Nitekim, aşağıda sıralayacağımız izâhlı misâllerde de benzer mahiyette bir mesaj var.
* * *
Yaklaşık beş yıl (2010-15) kadar ömür süren “ÇözümSüreci” samimiyetsizliğinin, aslında bir “müflis proje” olduğunu tâ başından itibaren biliyorduk. Nitekim, o dönemde bunu hemen her vesile ile yazdık, söyledik; ama, tarafgir hâle gelmiş bir kısım yakın dostlara bile bunu anlatamadık, dinletemedik.
Ne yaparsızın ki, burası imtihan dünyası... Şüphesiz, herkes kendi durumuna ve derecesine göre zorlu bir imtihana tâbidir.
* * *
İktidar cenâhının “Bunun şerefi bize aittir ha!..” diye övgüyle kurduğu, üstelik “Âkil insanlar heyeti”ni de devreye sokarak dünya âleme ilân etmiş olduğu “Kürt açılımı” mânâsındaki “Çözüm Süreci”nin tükenme noktasına geldiği görünce, siyaseten ne yaptı?
Hemen ânında “Türkçülerle kol kola” girmeye ve siyaset kulvarında onlarla beraber yürümeye başladı. Yürüyüş parkurunda da, bu yeni birlikteliğin adına “Cumhur İttifakı” denilerek, buna karşı gelen herkesi ve her partiyi vatana ihanetle, teröre arka çıkmakla, illete-zillete düşmüş olmakla itham etti.

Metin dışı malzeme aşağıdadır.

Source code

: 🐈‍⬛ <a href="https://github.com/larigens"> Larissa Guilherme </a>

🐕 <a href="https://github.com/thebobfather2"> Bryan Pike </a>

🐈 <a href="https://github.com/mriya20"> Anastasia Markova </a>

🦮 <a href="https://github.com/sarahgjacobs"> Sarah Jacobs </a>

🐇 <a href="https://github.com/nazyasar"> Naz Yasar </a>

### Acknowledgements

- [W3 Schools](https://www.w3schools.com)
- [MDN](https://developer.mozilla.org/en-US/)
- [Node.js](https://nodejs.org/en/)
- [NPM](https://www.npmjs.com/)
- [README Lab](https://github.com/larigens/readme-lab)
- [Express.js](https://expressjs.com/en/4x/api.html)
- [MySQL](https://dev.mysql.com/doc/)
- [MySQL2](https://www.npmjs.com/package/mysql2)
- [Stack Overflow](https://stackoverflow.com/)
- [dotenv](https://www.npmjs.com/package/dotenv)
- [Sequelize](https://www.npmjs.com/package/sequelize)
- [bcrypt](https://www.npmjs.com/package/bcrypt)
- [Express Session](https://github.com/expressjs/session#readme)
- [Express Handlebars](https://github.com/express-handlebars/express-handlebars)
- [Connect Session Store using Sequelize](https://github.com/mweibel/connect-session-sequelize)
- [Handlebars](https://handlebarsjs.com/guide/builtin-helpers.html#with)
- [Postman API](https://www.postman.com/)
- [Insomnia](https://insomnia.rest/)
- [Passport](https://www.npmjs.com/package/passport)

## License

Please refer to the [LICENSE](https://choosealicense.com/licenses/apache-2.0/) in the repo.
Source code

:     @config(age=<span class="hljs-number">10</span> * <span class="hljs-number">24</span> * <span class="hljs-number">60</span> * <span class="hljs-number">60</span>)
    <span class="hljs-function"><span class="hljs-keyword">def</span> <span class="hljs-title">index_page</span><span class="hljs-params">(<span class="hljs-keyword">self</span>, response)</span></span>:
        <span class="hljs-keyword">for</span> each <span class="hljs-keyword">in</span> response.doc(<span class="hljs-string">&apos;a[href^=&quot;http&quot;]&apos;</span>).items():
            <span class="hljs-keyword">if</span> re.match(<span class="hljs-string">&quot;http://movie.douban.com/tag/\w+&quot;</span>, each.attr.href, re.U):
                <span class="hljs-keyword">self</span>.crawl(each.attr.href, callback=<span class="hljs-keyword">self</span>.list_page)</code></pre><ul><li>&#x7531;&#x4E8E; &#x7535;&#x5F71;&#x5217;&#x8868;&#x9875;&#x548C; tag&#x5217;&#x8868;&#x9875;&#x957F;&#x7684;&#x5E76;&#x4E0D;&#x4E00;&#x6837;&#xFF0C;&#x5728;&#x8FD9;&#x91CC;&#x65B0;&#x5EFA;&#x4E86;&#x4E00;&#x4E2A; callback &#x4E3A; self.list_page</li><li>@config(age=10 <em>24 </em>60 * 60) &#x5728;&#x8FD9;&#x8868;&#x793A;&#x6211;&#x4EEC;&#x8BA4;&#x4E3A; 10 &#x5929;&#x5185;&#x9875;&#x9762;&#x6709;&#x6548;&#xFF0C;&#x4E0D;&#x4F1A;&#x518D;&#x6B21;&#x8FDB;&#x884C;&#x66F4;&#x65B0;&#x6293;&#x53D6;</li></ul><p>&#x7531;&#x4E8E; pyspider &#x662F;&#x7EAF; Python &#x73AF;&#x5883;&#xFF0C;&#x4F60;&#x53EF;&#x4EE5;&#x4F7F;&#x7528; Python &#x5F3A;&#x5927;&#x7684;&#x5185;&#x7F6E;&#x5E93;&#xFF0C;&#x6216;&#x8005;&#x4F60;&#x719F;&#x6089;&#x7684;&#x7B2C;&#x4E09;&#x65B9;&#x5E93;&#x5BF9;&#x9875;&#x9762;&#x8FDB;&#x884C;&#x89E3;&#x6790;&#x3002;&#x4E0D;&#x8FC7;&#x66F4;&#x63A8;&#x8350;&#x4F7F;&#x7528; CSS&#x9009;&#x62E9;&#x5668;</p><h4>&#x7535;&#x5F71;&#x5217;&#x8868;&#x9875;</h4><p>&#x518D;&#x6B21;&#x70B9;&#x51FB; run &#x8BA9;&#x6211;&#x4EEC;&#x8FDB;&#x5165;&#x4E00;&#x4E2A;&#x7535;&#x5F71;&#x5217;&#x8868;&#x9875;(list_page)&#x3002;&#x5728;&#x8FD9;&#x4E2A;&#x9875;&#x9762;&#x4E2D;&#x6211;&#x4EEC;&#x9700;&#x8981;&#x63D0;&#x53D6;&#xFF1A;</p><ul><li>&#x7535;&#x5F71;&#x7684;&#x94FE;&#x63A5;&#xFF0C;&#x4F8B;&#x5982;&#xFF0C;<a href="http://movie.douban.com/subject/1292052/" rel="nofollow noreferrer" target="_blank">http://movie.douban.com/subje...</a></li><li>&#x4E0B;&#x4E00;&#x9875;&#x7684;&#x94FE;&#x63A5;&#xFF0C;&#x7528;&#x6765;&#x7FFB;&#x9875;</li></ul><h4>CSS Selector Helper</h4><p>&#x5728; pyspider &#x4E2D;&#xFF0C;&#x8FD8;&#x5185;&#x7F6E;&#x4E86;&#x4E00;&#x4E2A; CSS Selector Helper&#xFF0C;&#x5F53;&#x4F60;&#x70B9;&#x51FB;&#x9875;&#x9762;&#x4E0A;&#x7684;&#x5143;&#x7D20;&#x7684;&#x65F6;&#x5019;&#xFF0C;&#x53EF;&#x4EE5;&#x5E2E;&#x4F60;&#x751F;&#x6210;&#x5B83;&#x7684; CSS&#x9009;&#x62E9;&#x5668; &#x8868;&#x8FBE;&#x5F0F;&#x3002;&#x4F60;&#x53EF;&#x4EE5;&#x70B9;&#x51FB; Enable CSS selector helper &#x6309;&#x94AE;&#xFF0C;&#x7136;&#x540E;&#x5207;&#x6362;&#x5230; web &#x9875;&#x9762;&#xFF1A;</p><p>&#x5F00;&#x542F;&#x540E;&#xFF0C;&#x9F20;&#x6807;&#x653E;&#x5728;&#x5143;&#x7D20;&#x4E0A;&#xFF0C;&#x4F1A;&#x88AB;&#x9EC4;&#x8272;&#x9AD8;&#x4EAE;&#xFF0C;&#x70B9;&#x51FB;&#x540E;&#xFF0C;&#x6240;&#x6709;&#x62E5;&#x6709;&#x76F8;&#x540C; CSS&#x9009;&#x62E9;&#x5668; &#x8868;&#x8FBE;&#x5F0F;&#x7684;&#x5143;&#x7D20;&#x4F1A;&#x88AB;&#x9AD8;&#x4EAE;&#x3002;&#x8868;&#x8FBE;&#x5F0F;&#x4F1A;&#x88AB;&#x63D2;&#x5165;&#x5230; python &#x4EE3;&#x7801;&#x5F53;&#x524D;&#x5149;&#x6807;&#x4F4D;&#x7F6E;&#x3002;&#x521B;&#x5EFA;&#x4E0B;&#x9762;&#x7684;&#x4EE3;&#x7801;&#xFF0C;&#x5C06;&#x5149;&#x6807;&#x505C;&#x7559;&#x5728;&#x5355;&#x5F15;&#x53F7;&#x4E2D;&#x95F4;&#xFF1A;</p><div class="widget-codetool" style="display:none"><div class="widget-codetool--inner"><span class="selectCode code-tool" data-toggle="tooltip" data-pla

Peki, nereye ve ne zamana kadar?
Tabii ki, bu müflis projenin de tükenmeye doğru gittiği görülene, faydadan çok zarar verdiği iyice fark edilene kadar...
Şimdi, sırf kandırmacadan ibaret yeni bir projeyi denemenin arifesine gelinmiş görünüyor: Türkiye ittifakı projesi...
* * *
Diğerleri tutmadığı gibi, henüz yoklama çekme safhasında olan “Türkiye ittifakı projesi”nin de tutmayacağı yönündeki fikir ve kanaatimizi burada ifade etmiş olalım.
Çünkü, öncelikle ortada bir ciddiyet ve samimiyetten eser görünmüyor. Ciddiyet ve samimiyet olmayınca da, haliyle hayırlı ve tutarlı herhangi bir neticeye vâsıl olunamıyor.
Esasen, yapılan büyük konuşmaların ve “Türkiye ittifakı” gibi büyük ve kucaklayıcı ittifaklardan söz etmenin altında yatan sır budur: Küçüldükçe, daha büyük görünmek...
Biliyorsunuz, MHP’den ayrılan küçük bir grubun kurduğu siyasî hareketin adı “Büyük Birlik Partisi” diye konuldu. Ama, öyle “büyük” demekle büyük olunmuyor işte.
Çok küçük bir başka partini adı da “Bağımsız Türkiye Partisi”dir. Sanki diğer partilerin hepsi “bağımlı” da, bir tek kendisi bağımsız...
Aynı ruh halinin bir başka misâli, birbiriyle geçinemeyip sonunda ayrılan kimi dinî gruplarda, özellikle kopan küçük parçanın, habire “İttihad-ı İslâm”dan dem vurmasında görülür.
Varta aynı: Küçüldükçe büyük görünmek... Hatta öyle ki, bütünüyle “Kurân’ın malı” olan hakikatli bir tefsirin ders vermiş olduğu ölçü ve düstûrları bile geri plâna iterek, sanki daha büyük bir mertebeye çıkmışcasına bir edâ ile doğrudan “âyet-hadis” metinlerinden hükümler çıkarma zehâbına düşülüyor.
Cenâb-ı Hak, mümin kullarını böylesi vartalara düşmekten muhafaza eylesin.
***
GÜNÜN TARİHİ: 30 Nisan 1924
Börekçi’den geriye kalan
Yeni kurulan Diyanet İşleri Başkanlığına Ankara müftüsü M. Rıfat Börekçi (1861-1941) atandı.
1941’deki ölüm tarihine kadar bu makamda tutulan Börekçizâde Rıfat, daha çok şu icraatlarla anılageldi: Şapkaya fetvâ vermek. Şapka-fötr giymek. Muhammedî ezân, kamet ve hutbenin Türkçe okutulmasına öncülük etmek.